2. Listen to a Recorded Guided Relaxation Exercise
I thought recorded relaxation exercises were the cheesiest things ever: feel your breath, picture a waterfall, blah, blah. But, if I’m honest, these work really well. I think the key here is that you’re focused on listening instead of on thinking. Most of them are so boring, that alone can put you to sleep.
3. Visualize A Mythical Beast Ripping the Thoughts from Your Head
Yeah, this sounds crazy, but if you’ve got a little imagination it works wonders. I imagine a big old ogre, reaching into my head and pulling my thoughts right out. You can also imagine opening the gates of your mind to let your thoughts stream out on their own. I find my thoughts are too stubborn for that. I need the ogre’s iron grip. Experiment with this one and focus on whatever visualization works for you.
4. Get Regular Exercise and an Occasional Massage
Okay, so maybe exercising for sleep isn’t a secret, but despite it’s popularity as a media mantra, few of us are actually taking it to heart. I certainly didn’t. That is, until I started training for a 5K race and found myself sleeping like a super cute baby. Exercise can suck, but at least you’ll sleep. Oh, and you’ll lose weight, reduce your risk for heart disease, and stave off Type 2 diabetes, but who’s counting? Massage actually has similar stress-busting benefits, raising endorphins, reducing cortisol, and stimulating your brain’s delta waves (the brain’s sleep setting).

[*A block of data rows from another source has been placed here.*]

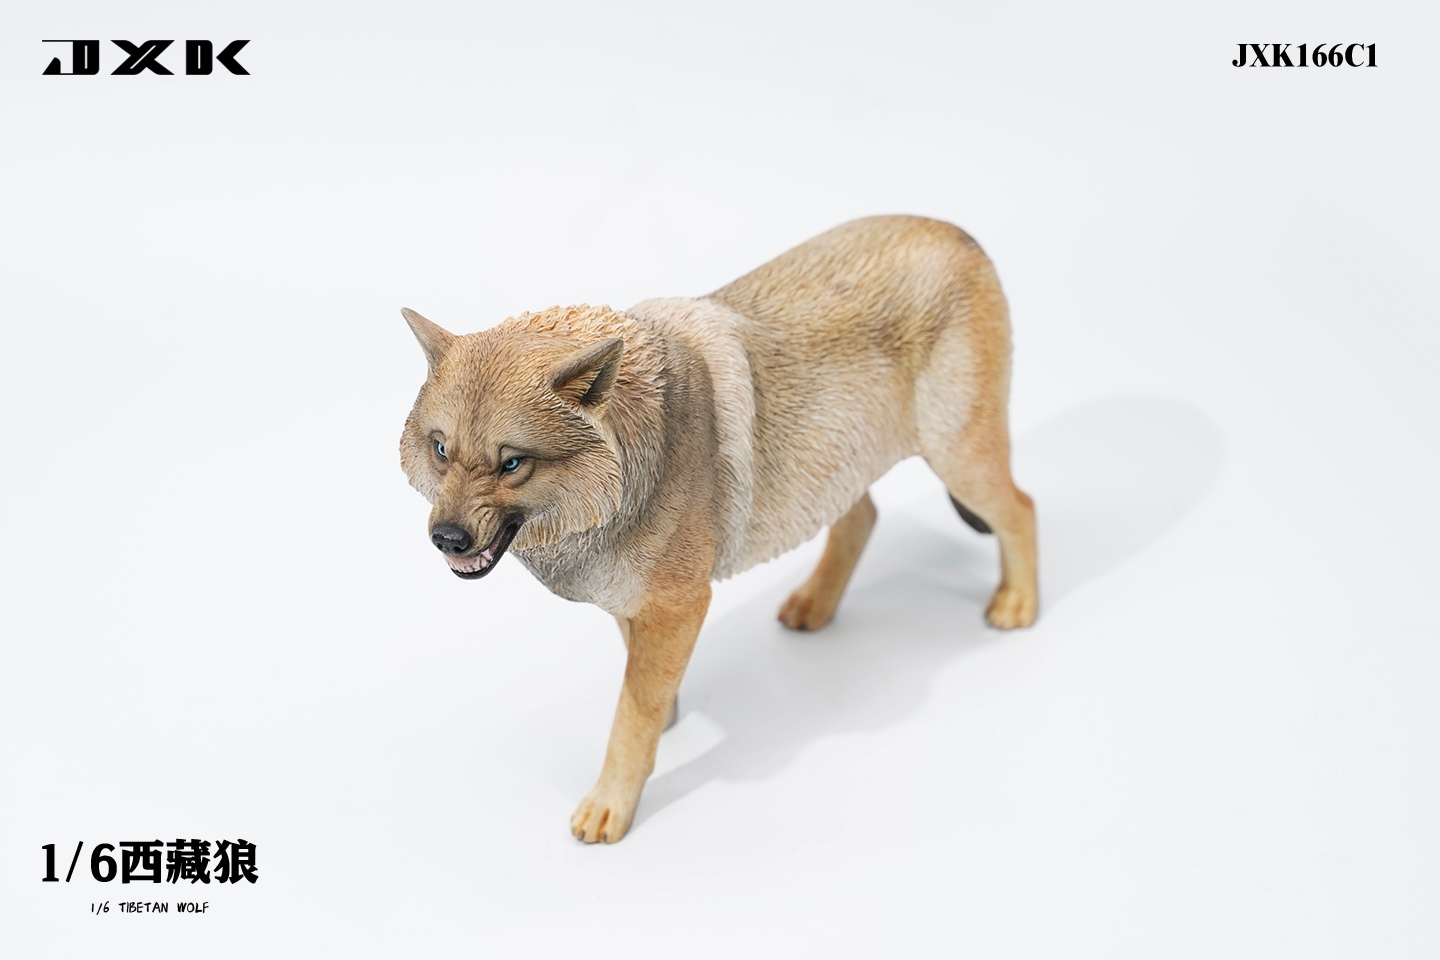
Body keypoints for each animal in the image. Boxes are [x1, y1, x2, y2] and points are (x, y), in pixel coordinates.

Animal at [399, 215, 1038, 843]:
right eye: (440, 451)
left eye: (512, 463)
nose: (447, 538)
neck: (637, 459)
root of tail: (958, 232)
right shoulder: (635, 601)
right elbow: (643, 683)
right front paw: (670, 716)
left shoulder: (681, 604)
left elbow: (632, 714)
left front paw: (612, 803)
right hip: (835, 468)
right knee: (864, 519)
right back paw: (815, 605)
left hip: (958, 460)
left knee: (1022, 508)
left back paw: (1018, 604)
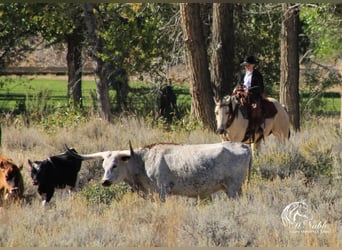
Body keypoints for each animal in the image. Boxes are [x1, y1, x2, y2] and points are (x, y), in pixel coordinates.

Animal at [64, 142, 251, 202]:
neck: (143, 161)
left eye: (115, 165)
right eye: (104, 166)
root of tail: (243, 145)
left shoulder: (161, 190)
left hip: (233, 189)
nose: (105, 181)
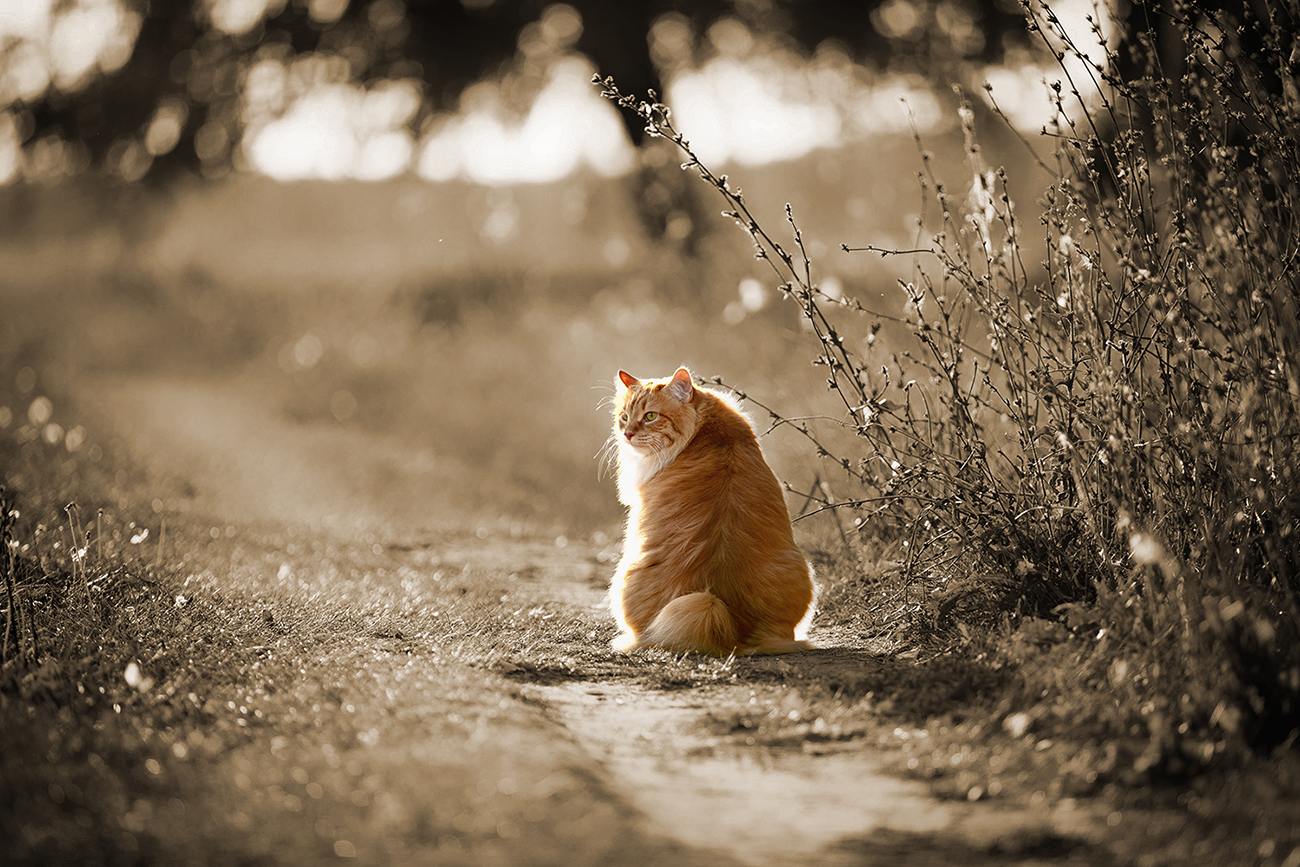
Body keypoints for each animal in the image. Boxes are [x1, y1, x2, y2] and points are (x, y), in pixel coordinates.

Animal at [605, 366, 811, 657]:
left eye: (650, 416)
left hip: (622, 576)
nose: (627, 434)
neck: (708, 431)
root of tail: (715, 606)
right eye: (623, 417)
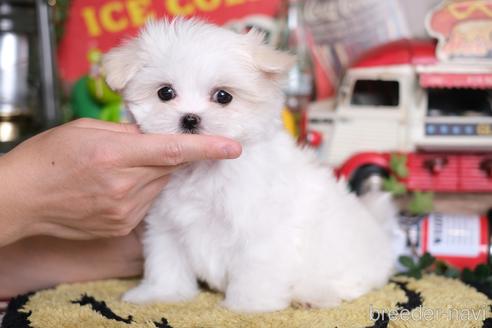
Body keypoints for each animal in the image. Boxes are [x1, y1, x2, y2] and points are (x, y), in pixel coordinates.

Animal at [104, 18, 396, 312]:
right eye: (165, 92)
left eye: (223, 96)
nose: (190, 118)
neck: (203, 169)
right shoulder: (167, 225)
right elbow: (166, 262)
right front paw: (160, 294)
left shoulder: (260, 228)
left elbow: (256, 267)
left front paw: (248, 305)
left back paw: (312, 295)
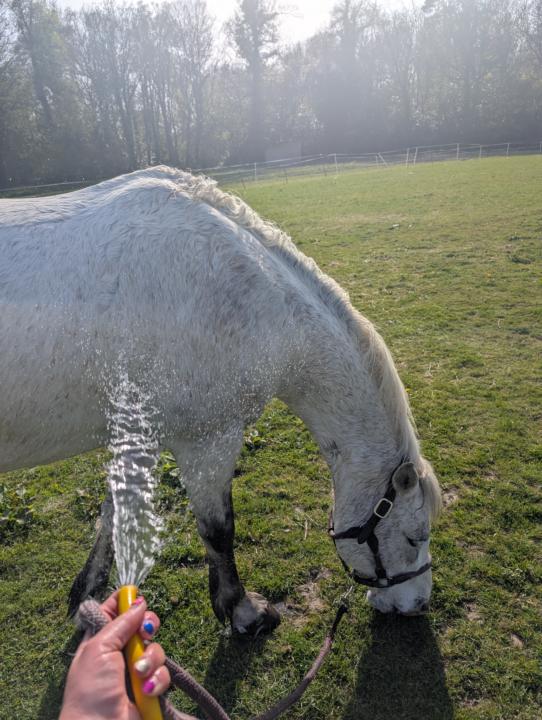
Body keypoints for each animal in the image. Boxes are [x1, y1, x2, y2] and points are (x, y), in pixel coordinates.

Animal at [0, 166, 441, 634]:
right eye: (414, 536)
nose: (416, 604)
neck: (247, 296)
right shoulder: (209, 440)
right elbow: (218, 529)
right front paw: (243, 611)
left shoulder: (136, 432)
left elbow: (110, 516)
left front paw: (88, 595)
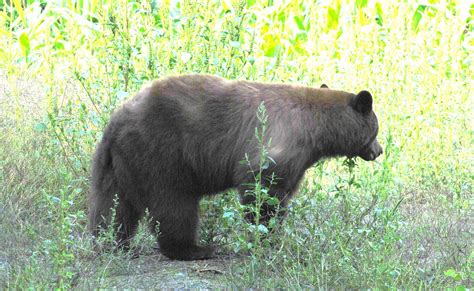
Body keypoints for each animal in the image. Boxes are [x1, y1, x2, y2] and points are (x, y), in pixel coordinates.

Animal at [89, 74, 384, 262]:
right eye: (376, 129)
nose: (379, 150)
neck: (314, 127)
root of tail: (116, 121)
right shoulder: (278, 143)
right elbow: (263, 190)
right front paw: (267, 238)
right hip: (161, 154)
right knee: (173, 204)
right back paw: (194, 249)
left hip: (119, 162)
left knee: (112, 206)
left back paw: (111, 244)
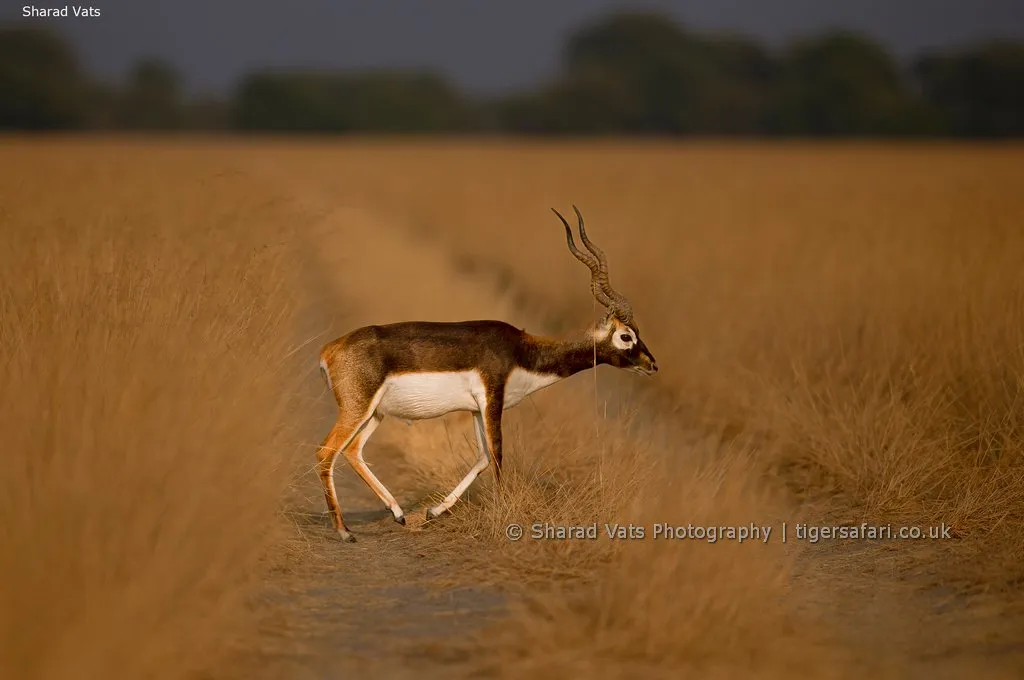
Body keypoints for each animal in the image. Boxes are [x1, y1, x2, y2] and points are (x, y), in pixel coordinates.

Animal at [315, 206, 659, 540]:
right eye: (626, 336)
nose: (652, 365)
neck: (521, 350)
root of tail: (330, 350)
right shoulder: (493, 399)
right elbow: (497, 455)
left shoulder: (476, 409)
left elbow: (482, 458)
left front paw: (433, 512)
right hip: (358, 409)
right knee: (326, 453)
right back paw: (344, 532)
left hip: (376, 413)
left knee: (353, 451)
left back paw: (398, 514)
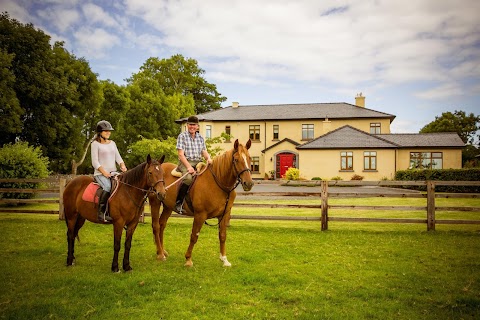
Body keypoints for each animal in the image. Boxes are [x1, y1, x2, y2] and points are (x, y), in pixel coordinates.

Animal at [150, 140, 255, 268]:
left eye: (249, 158)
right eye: (236, 159)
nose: (248, 183)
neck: (217, 183)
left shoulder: (224, 215)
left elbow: (222, 236)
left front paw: (224, 259)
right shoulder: (200, 215)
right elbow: (194, 236)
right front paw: (188, 259)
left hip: (168, 207)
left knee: (162, 225)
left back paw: (162, 251)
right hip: (155, 203)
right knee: (156, 226)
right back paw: (160, 254)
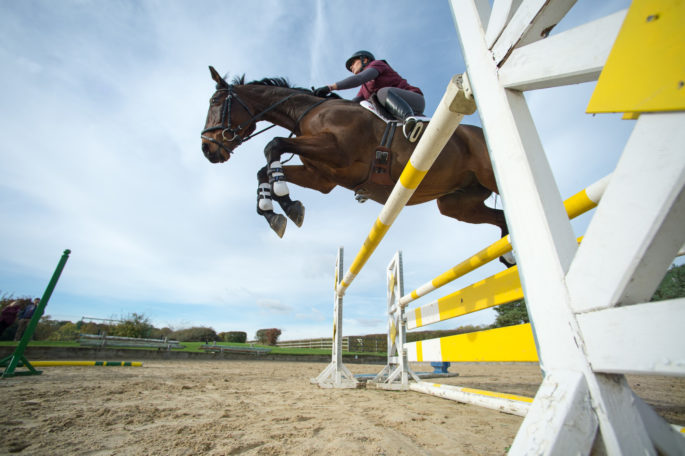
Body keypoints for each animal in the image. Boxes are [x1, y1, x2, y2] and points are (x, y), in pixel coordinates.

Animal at [200, 66, 504, 244]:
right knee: (499, 219)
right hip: (457, 204)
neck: (307, 113)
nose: (207, 150)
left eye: (215, 101)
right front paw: (274, 211)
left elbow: (272, 145)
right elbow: (265, 170)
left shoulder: (339, 151)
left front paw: (285, 201)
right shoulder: (321, 177)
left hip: (489, 178)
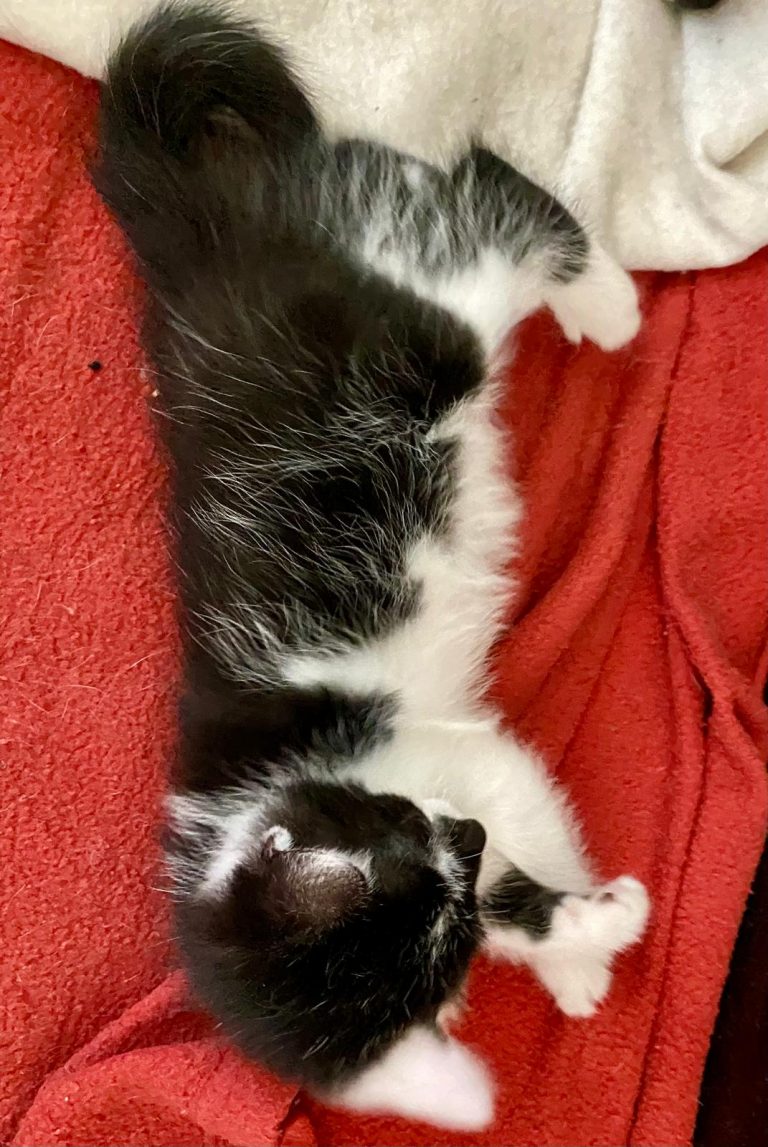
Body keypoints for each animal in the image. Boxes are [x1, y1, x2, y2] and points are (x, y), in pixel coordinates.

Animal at [93, 2, 649, 1131]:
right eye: (437, 918)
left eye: (396, 829)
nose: (463, 835)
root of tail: (213, 243)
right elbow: (516, 894)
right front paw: (570, 943)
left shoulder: (451, 755)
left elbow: (524, 797)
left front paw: (587, 937)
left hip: (417, 320)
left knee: (485, 202)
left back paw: (607, 303)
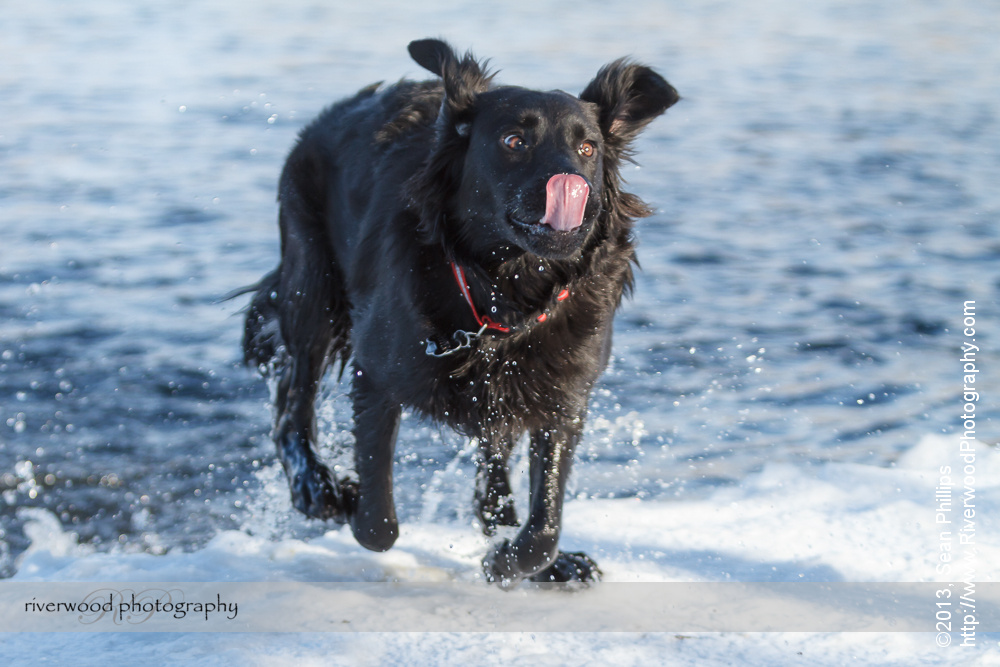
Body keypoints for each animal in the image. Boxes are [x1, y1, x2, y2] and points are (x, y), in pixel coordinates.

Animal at [243, 39, 680, 588]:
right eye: (514, 141)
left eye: (588, 149)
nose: (572, 183)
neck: (504, 291)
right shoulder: (377, 375)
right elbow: (378, 524)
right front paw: (351, 502)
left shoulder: (563, 395)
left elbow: (543, 528)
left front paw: (508, 560)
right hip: (312, 287)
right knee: (292, 402)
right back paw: (315, 489)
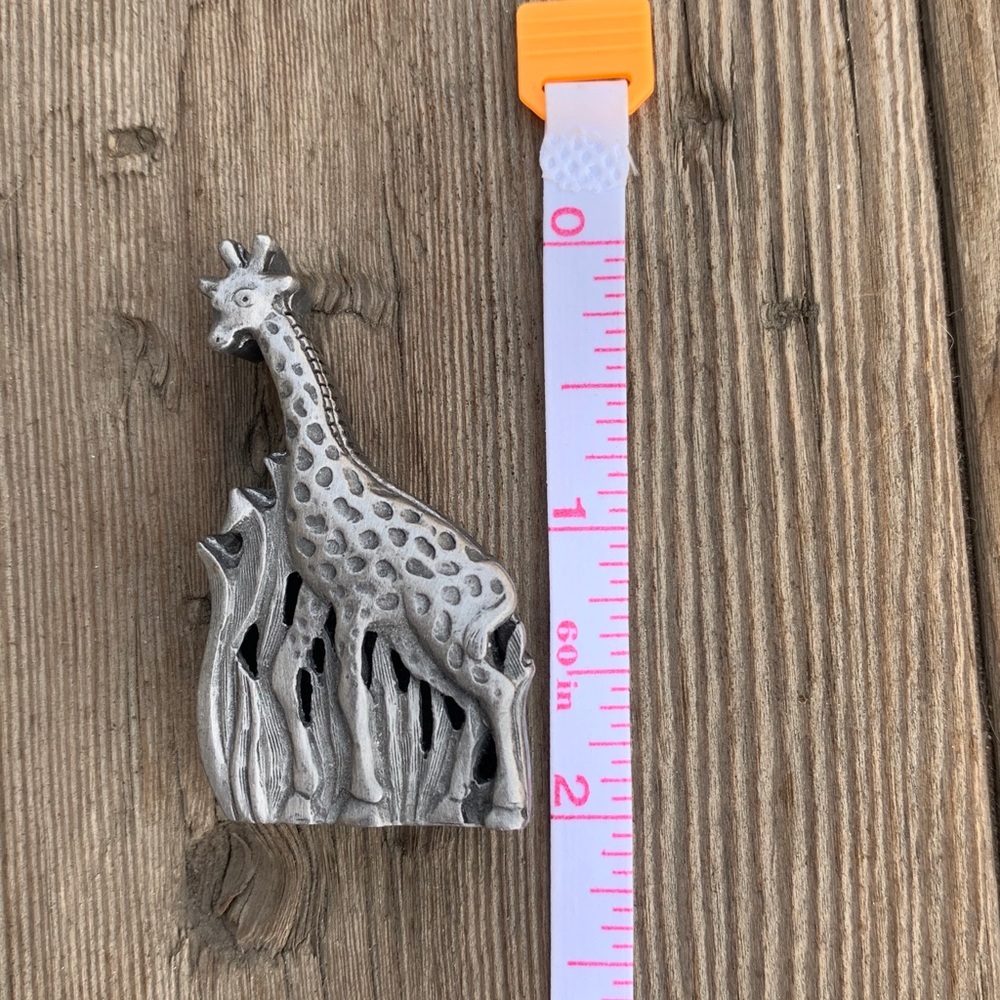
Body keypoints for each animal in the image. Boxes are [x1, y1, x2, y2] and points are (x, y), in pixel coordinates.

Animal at [199, 235, 532, 828]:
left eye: (245, 296)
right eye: (215, 300)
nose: (218, 339)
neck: (322, 464)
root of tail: (505, 594)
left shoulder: (357, 601)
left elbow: (348, 691)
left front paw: (363, 801)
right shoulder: (317, 591)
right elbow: (283, 672)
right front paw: (302, 795)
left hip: (443, 632)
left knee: (500, 689)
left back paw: (505, 810)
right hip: (420, 639)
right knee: (472, 701)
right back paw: (450, 804)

5. Get a Decent Mattress for Cripes’ Sake!
There is no substitute for a quality mattress. My mattress taco was a relic from my college years and I spent most nights rolling into my husband (who is like 100 pounds heavier than I am). And I was all, “why can’t I sleep?” My awesome natural foam mattress was the best money I ever spent, hands down. Or, rather, whole body down (and sleeping).